Petersfield Heath is one of my favourite local places and always produces something new. The Heath is a good place to find the spectacular black and yellow Wasp Spider in late summer but, until now, I had never found their vase or urn-shaped egg cases (image 1). Once I got my eye in on a recent visit, I found them commonly attached to rushes and heather stems at about 25-30cm above the ground, each silken case being about 25-30mm high and about 10-15mm across and attached to their supporting plant stems by protective threads.
Also on Petersfield Heath, I found these shiny little silky umbrella-like structures about 25-30mm across and attached to the vegetation at about 50-60mm above ground level (image 2). Getting down on my knees and peering up to see underneath them I found sheltering spiders. Looking more carefully, the ‘umbrellas’ were connected to a large spiral web; if anything landed on the web, the spider would shoot out of its refuge to secure its prey. I was surprised to find that these ‘umbrellas’ were made by the Four-spotted Orb-web Spider (image 3) and of which species I had found a small colony on Stroud Village Green (see my last blog). However, here on the Heath, they were by far the most abundant large spider and seemed to be everywhere on the open heather waiting to trap grasshoppers and other low flying insects.
My (adult) daughter and I recently had a trip to Chawton Park Wood and which is just west of Alton. Of the many things we found were these brilliant Yellow Stagshorn wood rotting fungi, Calocera viscosa, and which were first described to science in 1894 (image 4). Just by where we stopped for our picnic were these potato-like Earthball fungi, Schleroderma citinum, (image 5) and which over time peel open to release their abundant spores into the air. We were sitting on a log when my daughter noticed a movement and there, crawling across the leaf litter, was this large shiny blue-black Dor Beetle, Geotrupes sp. (image 6). Dor beetles are usually dung feeding but it seems that in woodland they feed on rotting wood. We later saw several more. Nearby, we also saw a large Devil’s Coach Horse beetle, Staphylinus olens, with its upturned tail ready to squirt a defensive foul smelling liquid at us or bite us with it ferocious jaws. Often the best things are seen simply by sitting still and waiting for them to appear.
Back to Stroud, every year Common Inkcaps, Coprinopsis atramentaria, appear in the garden with their dome-shaped caps (image 7) that soon readily decay into jet black ink.
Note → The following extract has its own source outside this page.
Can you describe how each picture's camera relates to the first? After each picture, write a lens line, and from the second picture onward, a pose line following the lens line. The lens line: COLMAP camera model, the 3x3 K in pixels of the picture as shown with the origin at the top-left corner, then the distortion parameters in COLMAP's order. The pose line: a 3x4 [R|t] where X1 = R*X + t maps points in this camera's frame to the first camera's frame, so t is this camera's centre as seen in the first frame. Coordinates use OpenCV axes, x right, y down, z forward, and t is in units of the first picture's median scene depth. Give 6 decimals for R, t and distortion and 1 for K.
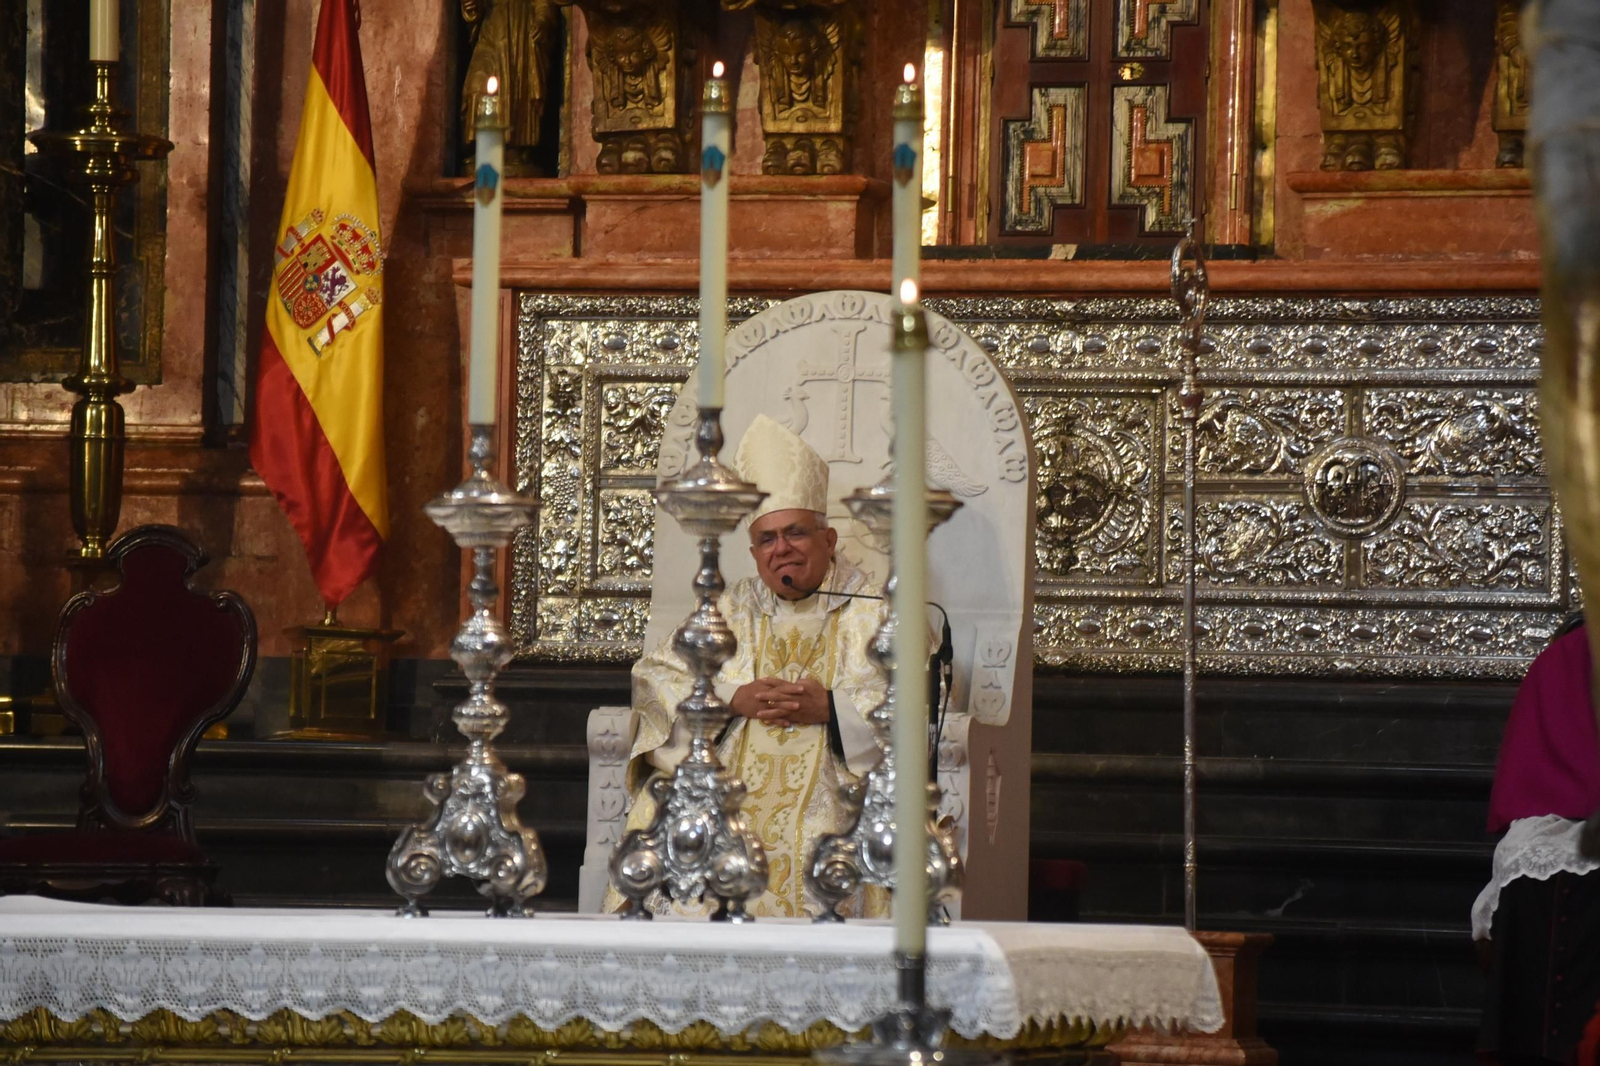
lens RADIAL K [[8273.8, 0, 833.2], [0, 8273.8, 536.1], [0, 0, 1]] dist [1.993766, -3.680187]
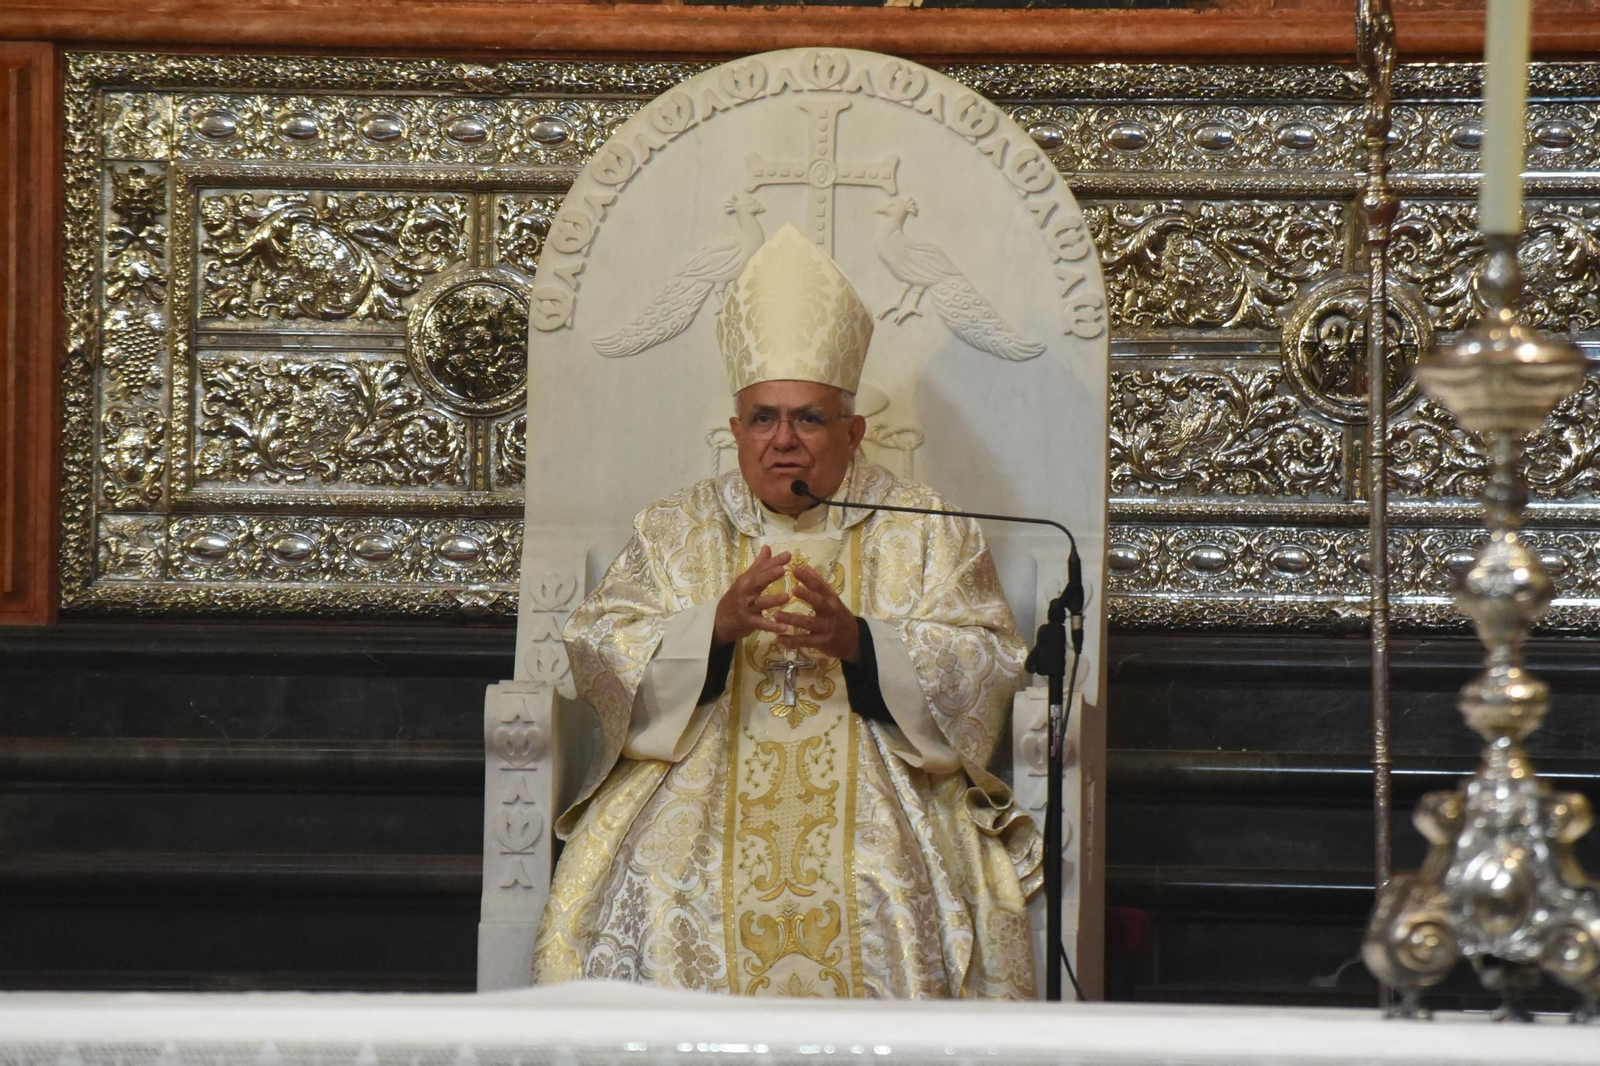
lens RADIAL K [[11488.0, 0, 802.3], [0, 11488.0, 560.0], [0, 0, 1]] dist [3.005206, 14.753462]
pose [[0.985242, -0.002771, 0.171144, -0.141408], [0.000857, 0.999936, 0.011258, 0.000674], [-0.171165, -0.010945, 0.985182, 0.085509]]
Many other fungi are appearing and perhaps more of these next time.
At this time of year the Sun sets due west and which, just before it tips below sight, shines directly along the Winchester Road creating a wonderful golden glow (image 8) and we have had some fine sunsets recently. Talking of the Winchester Road, the Parish Council have recently installed an automatic speed check display on the bus stop outside the 7-Stars public house. It has been fascinating to stand and watch the effect on the traffic. Most cars do slow down when they see the red light come on and then turn green to show they are not speeding (image 9). However, some cars still speed through despite the reading (image 10).
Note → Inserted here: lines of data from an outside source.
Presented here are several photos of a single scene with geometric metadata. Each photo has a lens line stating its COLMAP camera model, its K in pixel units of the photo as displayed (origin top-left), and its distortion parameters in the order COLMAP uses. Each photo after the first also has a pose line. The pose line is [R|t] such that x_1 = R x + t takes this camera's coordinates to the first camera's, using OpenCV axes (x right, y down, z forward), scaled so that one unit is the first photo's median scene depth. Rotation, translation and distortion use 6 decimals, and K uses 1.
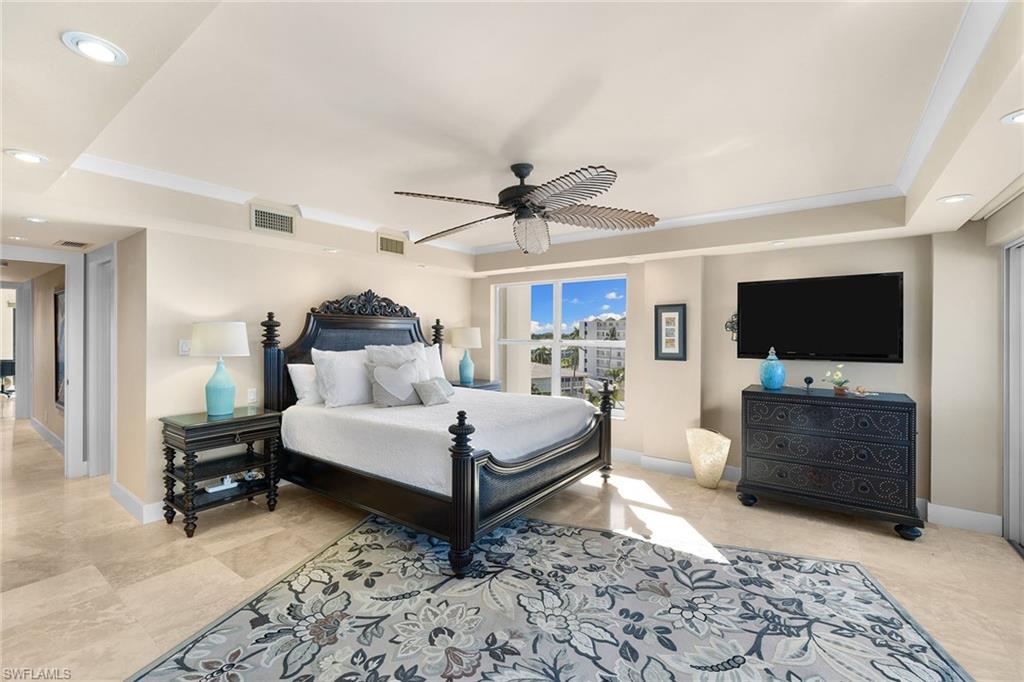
lens RADIAL K [[435.1, 0, 506.0], [0, 435.1, 329.6], [0, 0, 1]] dist [-0.001873, 0.000904]
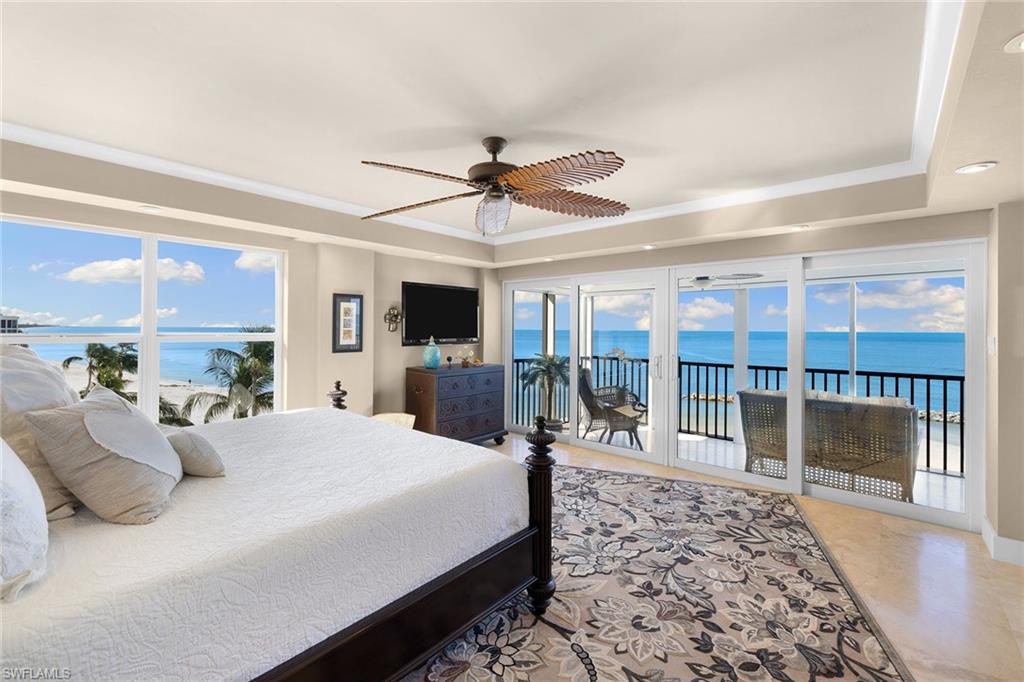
lens RADIAL K [[430.6, 0, 504.7], [0, 430.6, 333.7], [0, 0, 1]] dist [0.000201, 0.000408]
pose [[0.097488, -0.017584, 0.995081, -0.724225], [-0.016456, 0.999679, 0.019277, 0.007359], [-0.995101, -0.018254, 0.097167, 0.766311]]
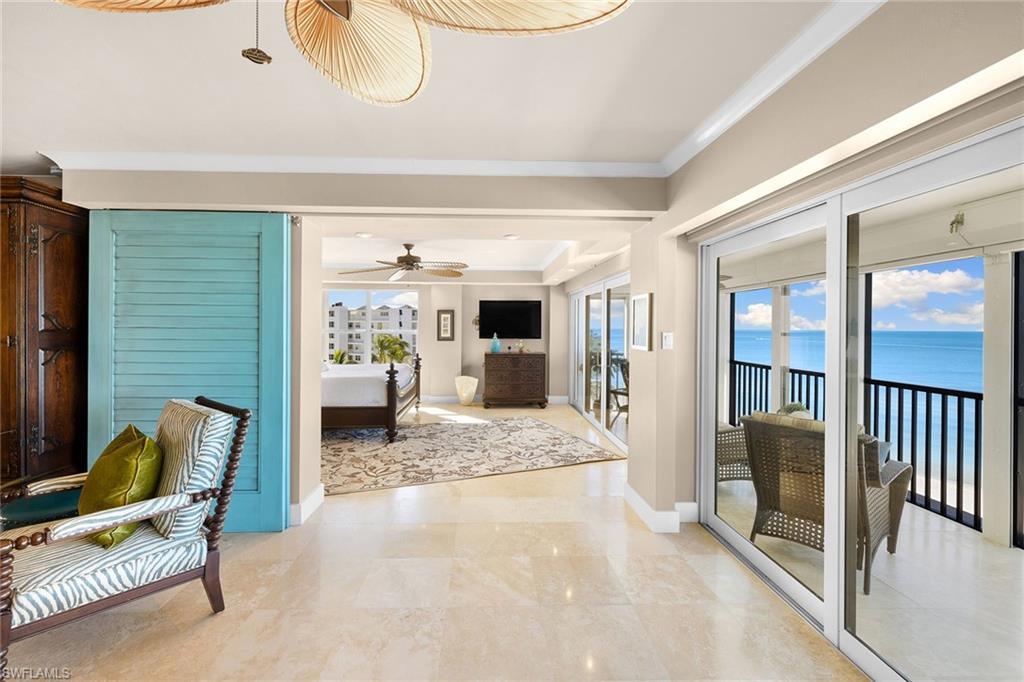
lens RADIAL K [[435.1, 0, 506.0], [0, 435.1, 329.6], [0, 0, 1]] dist [-0.001873, 0.000904]
pose [[0.774573, -0.005692, 0.632459, -0.769300], [-0.007956, 0.999793, 0.018742, -0.016575], [-0.632435, -0.019549, 0.774367, -0.746657]]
Finally, a plea to dog owners using Stroud Village Green. This grass field (opposite Finchmead Lane and entered by the bus stop), while privately owned, has statutory public access along and either side of the footpath and so is a public space and used by local many people. Dog mess is an eyesore, a health hazard and also pollutes the ground and is awful to have to clean off shoes. Please, please, clear up after your dog and leave our village green in a clean condition.